They had been wonderfully patient in industry, these pioneers. They had built schools, churches, roads and mills; they had driven out the Indians; and had waged incessant conflict against the wild life of their woods. They had fought the forest back from their doors foot by foot, and from clearing to clearing; until their rail and stump fences were everywhere in the landscape, climbing every hillside or reaching out across every stretch of fertile bottom land. Nor had their activities stopped here. They had played their part in the war of 1812, a part men still spoke of with pride; Colonel Landray recruiting a band of riflemen from among the sparse population. They had sent a company of fifty men to aid Texas in her struggle for independence, they had furnished and equipped two companies of volunteers for the war with Mexico, and all this while, year by year, beckoning to them in the West was the wilderness, with its compelling mystery that drew them on to its subduing; that made them leave their homes when they were built, their fields when they were cleared.


CHAPTER THREE

MR. Bartlett drew rein before the tavern and greeted Mr. Tucker with a bluff “Good-morning.”

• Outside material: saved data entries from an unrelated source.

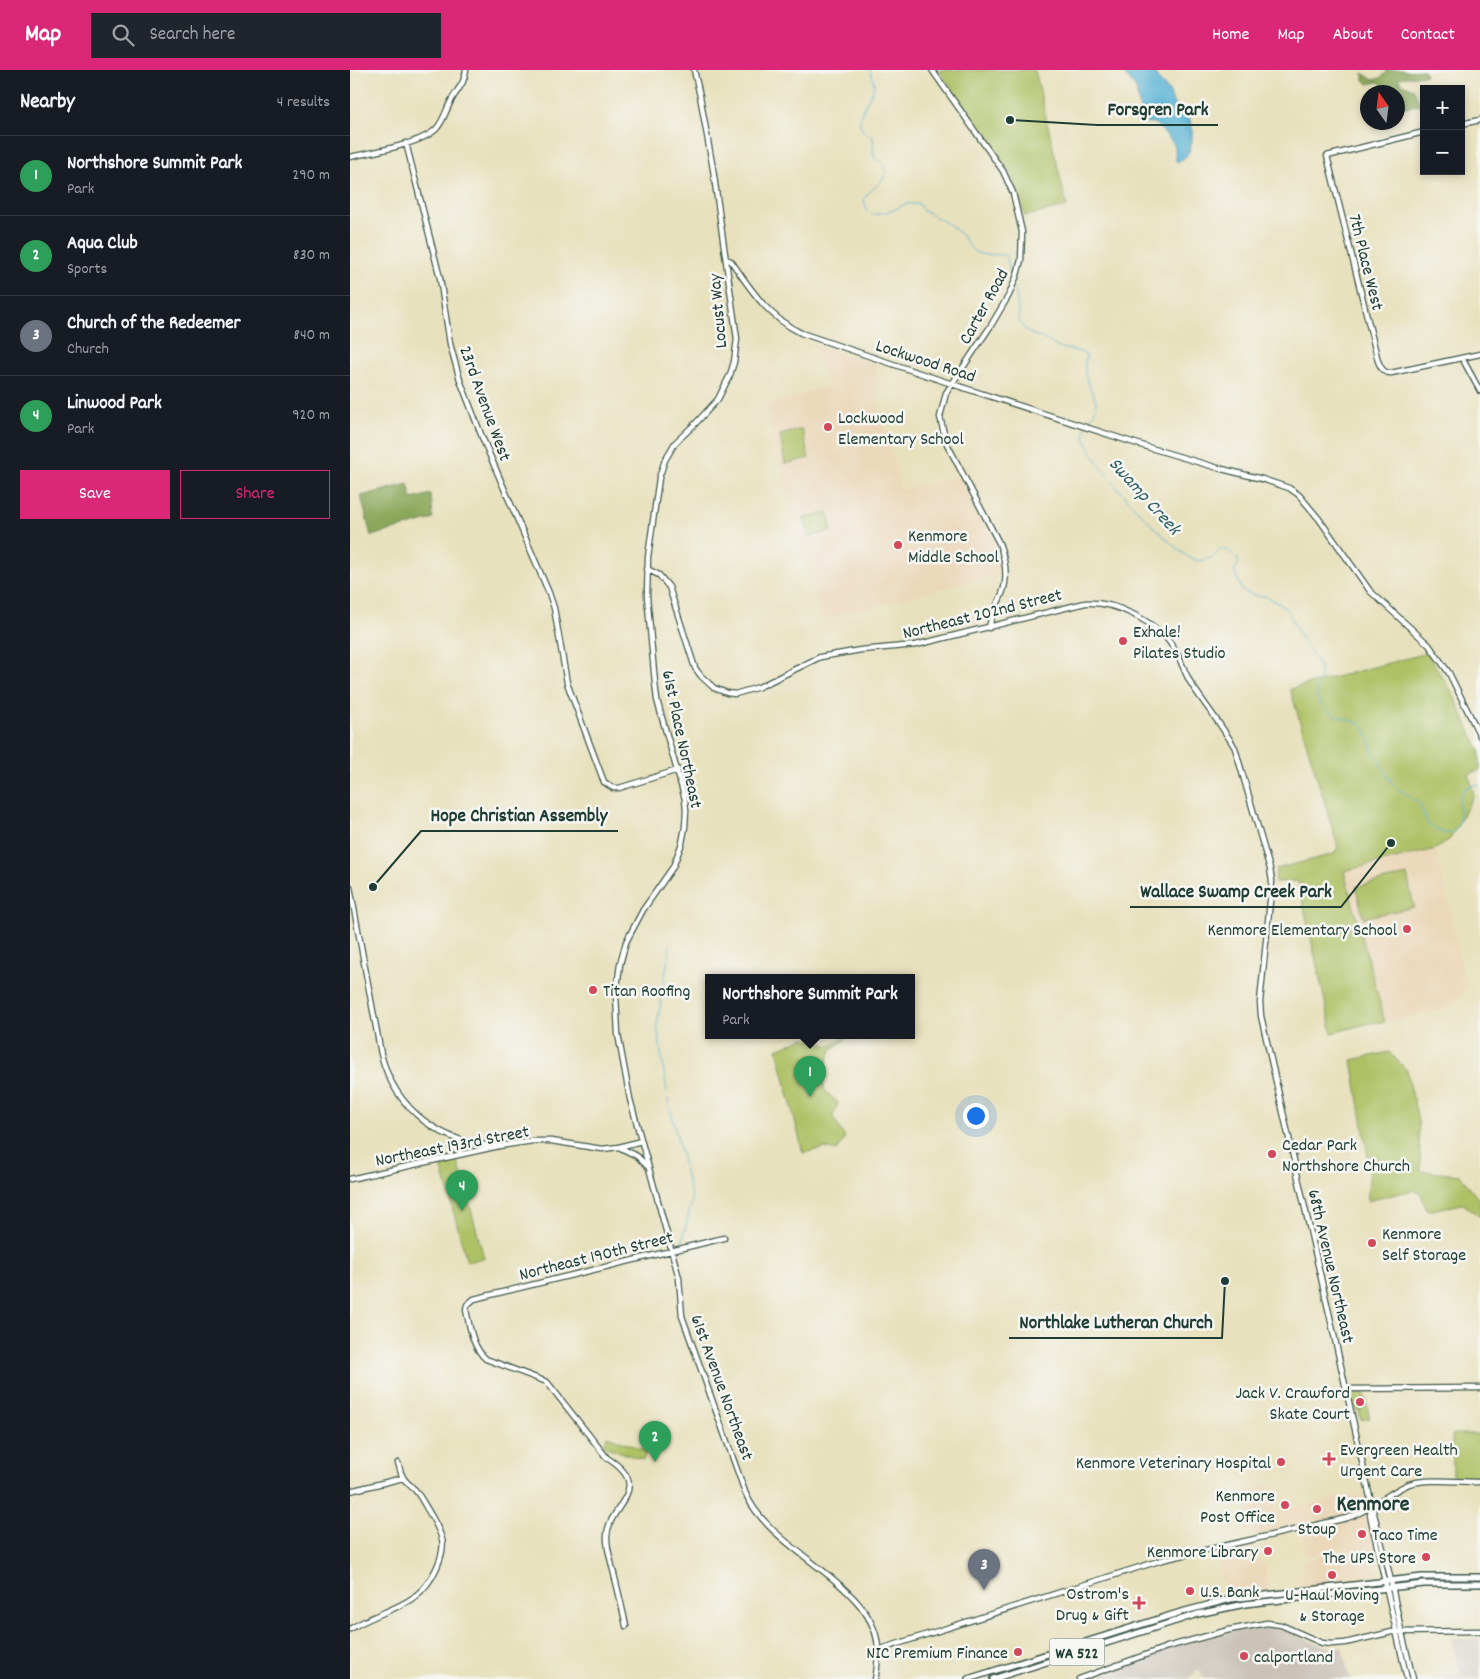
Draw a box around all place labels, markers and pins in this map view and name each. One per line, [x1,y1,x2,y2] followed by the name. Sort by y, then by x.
[1097,91,1218,125] callout: Forsgren Park
[838,407,965,453] place label: Lockwood Elementary School
[822,421,834,433] marker: Lockwood Elementary School
[908,525,999,571] place label: Kenmore Middle School
[892,539,904,551] marker: Kenmore Middle School
[1133,621,1226,667] place label: Exhale! Pilates Studio
[1117,635,1129,647] marker: Exhale! Pilates Studio
[421,797,618,831] callout: Hope Christian Assembly
[1130,873,1341,907] callout: Wallace Swamp Creek Park
[1207,919,1398,944] place label: Kenmore Elementary School
[1401,923,1413,935] marker: Kenmore Elementary School
[603,980,690,1005] place label: Titan Roofing
[587,984,599,996] marker: Titan Roofing
[794,1056,826,1097] pin: 1
[1282,1134,1410,1180] place label: Cedar Park Northshore Church
[1266,1148,1278,1160] marker: Cedar Park Northshore Church
[446,1170,478,1211] pin: 4
[1382,1223,1466,1269] place label: Kenmore Self Storage
[1366,1237,1378,1249] marker: Kenmore Self Storage
[1009,1304,1222,1338] callout: Northlake Lutheran Church
[1235,1382,1350,1428] place label: Jack V. Crawford Skate Court
[1354,1396,1366,1408] marker: Jack V. Crawford Skate Court
[639,1421,671,1462] pin: 2
[1340,1439,1458,1485] place label: Evergreen Health Urgent Care
[1076,1452,1272,1477] place label: Kenmore Veterinary Hospital
[1322,1452,1336,1466] marker: Evergreen Health Urgent Care
[1275,1456,1287,1468] marker: Kenmore Veterinary Hospital
[1200,1485,1275,1531] place label: Kenmore Post Office
[1279,1499,1291,1511] marker: Kenmore Post Office
[1311,1503,1323,1515] marker: Stoup
[1298,1518,1336,1543] place label: Stoup
[1372,1524,1438,1549] place label: Taco Time
[1356,1528,1368,1540] marker: Taco Time
[1147,1541,1259,1566] place label: Kenmore Library
[1262,1545,1274,1557] marker: Kenmore Library
[1322,1547,1416,1572] place label: The UPS Store
[968,1549,1000,1590] pin: 3
[1420,1551,1432,1563] marker: The UPS Store
[1326,1569,1338,1581] marker: U-Haul Moving & Storage
[1200,1581,1259,1606] place label: U.S. Bank
[1056,1583,1129,1629] place label: Ostrom's Drug & Gift
[1285,1584,1379,1630] place label: U-Haul Moving & Storage
[1184,1585,1196,1597] marker: U.S. Bank
[1133,1597,1145,1609] marker: Ostrom's Drug & Gift
[866,1642,1008,1667] place label: NIC Premium Finance
[1012,1646,1024,1658] marker: NIC Premium Finance
[1254,1646,1333,1671] place label: calportland
[1238,1650,1250,1662] marker: calportland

He looked as a man may look who has accomplished some great thing, for so he had, he had brought the news of the world to Benson's door; and what matter if that news had been stale for a week or better; if it chanced to be politics from Washington, or fashions from New York, these slight delays did not disturb Benson in the least, for the news had not always come so quickly.

Colonel Sharp, the editor of the American Pioneer, with his inevitable volume of the “Odes of Horace,” protruding from his coat pocket; and Captain Gibbs, editor of The True Whig, with his inevitable cigar protruding from his lips, hurried across the square from their respective offices, each intent upon receiving his bundle of Eastern papers.

Mr. Bendy, the postmaster, appeared, accompanied by a half-grown boy carrying a mail sack; and Jim, the stableman, led out the four fresh horses that were to take the place of Mr. Bartlett's jaded teams.

The child gathered up the small bundle which contained his own and his father's few belongings, and climbed quickly down from the box.

Before he left his seat, the stranger turned to Mr. Bartlett and tapping him on the chest with a long forefinger, said: “You're mighty curious, you are, but just you remember what I said about the graveyards and the fools; or maybe you'd better ask some friend's opinion—he'll see the point.”